> _JOB_: Find the line with "hfov_deg: 3.4" in the entries below. Repeat it, every following line, and the line with "focal_mm: 400", exactly and with nothing added.

== DATA

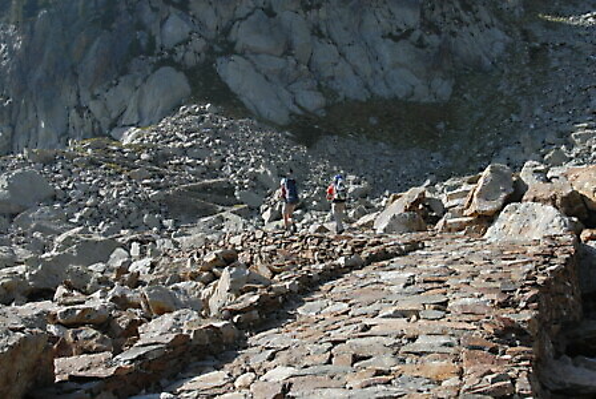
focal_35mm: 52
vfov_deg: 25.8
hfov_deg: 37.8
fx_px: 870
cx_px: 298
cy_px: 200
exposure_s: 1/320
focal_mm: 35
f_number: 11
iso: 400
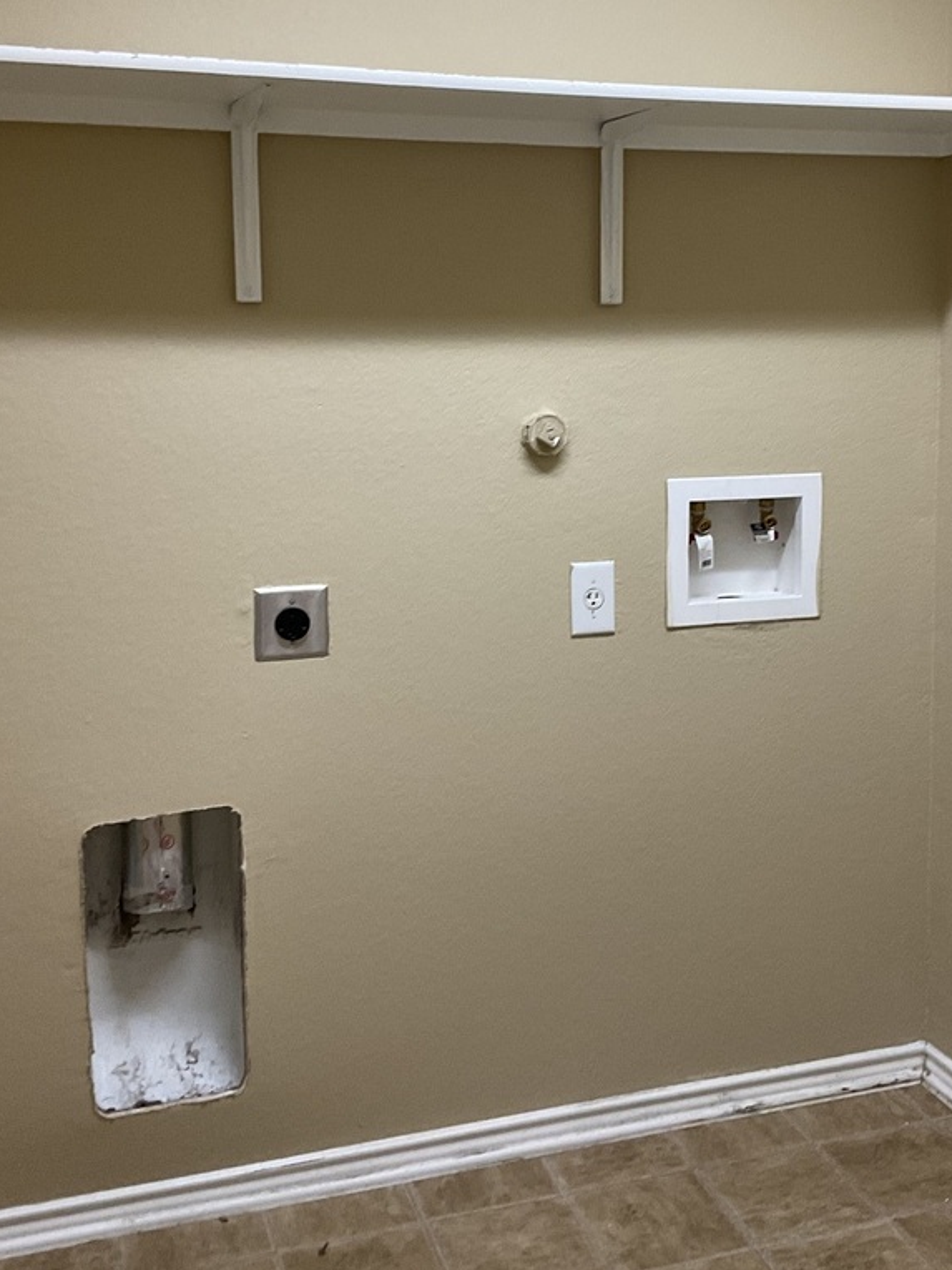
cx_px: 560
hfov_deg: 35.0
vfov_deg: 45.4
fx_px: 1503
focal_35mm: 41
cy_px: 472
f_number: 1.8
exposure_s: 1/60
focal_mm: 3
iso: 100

====
== DATA

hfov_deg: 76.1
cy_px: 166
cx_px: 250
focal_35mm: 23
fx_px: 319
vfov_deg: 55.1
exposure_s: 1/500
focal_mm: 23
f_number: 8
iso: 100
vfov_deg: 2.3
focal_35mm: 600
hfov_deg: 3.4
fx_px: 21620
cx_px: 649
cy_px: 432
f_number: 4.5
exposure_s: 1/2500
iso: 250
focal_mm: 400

====

> _ANSWER SECTION_:
hfov_deg: 3.4
fx_px: 21620
cx_px: 649
cy_px: 432
f_number: 4.5
exposure_s: 1/2500
iso: 250
focal_mm: 400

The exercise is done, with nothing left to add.